Exercise objective. Pick out and copy each line of the material below that contains the word "coordinates", where case counts.

....................

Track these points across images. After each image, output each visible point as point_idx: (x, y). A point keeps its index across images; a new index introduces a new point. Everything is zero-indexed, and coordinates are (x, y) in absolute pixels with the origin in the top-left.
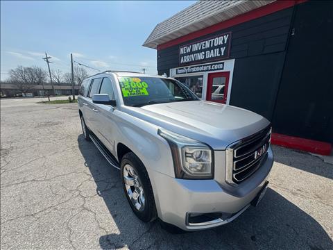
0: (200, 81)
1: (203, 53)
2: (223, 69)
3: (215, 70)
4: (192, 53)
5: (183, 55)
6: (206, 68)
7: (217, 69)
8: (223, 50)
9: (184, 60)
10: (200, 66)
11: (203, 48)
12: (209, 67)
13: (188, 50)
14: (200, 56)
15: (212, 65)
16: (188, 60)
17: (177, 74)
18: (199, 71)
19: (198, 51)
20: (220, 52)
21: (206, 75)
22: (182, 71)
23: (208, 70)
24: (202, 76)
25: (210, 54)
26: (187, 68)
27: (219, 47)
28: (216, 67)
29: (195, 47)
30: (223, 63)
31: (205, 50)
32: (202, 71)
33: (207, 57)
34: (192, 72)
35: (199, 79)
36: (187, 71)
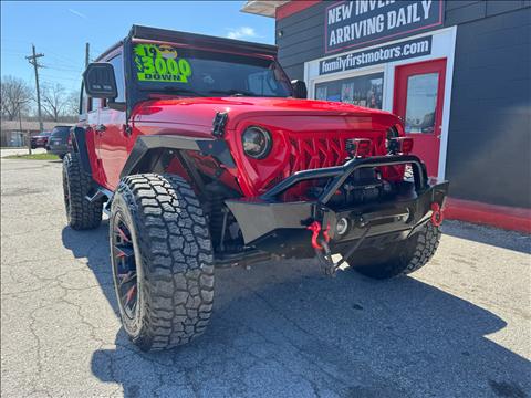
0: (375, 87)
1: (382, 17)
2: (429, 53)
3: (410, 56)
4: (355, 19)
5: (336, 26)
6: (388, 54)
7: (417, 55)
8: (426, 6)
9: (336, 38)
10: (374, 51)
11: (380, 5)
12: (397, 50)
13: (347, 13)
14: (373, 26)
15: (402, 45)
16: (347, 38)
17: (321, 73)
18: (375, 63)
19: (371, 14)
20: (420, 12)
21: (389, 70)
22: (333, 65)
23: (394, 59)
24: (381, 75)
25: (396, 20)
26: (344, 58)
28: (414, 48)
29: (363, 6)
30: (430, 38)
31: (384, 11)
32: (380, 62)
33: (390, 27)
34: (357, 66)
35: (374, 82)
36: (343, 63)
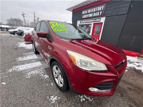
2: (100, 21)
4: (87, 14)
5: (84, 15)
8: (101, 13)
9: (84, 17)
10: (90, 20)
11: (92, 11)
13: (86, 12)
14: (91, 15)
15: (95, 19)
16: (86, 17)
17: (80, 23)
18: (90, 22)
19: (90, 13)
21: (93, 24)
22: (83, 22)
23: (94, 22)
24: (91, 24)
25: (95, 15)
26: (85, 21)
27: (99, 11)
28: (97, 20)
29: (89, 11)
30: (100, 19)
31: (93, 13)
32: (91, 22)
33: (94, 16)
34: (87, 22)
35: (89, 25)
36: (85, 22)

....................

Response to the task.
Track these points across images. After each image, output each visible point as point_idx: (x, y). A point keeps its index across images; a new index introduces a new point. Everything is zero-indexed, and coordinates are (x, y) in absolute pixels with the origin in the top-left.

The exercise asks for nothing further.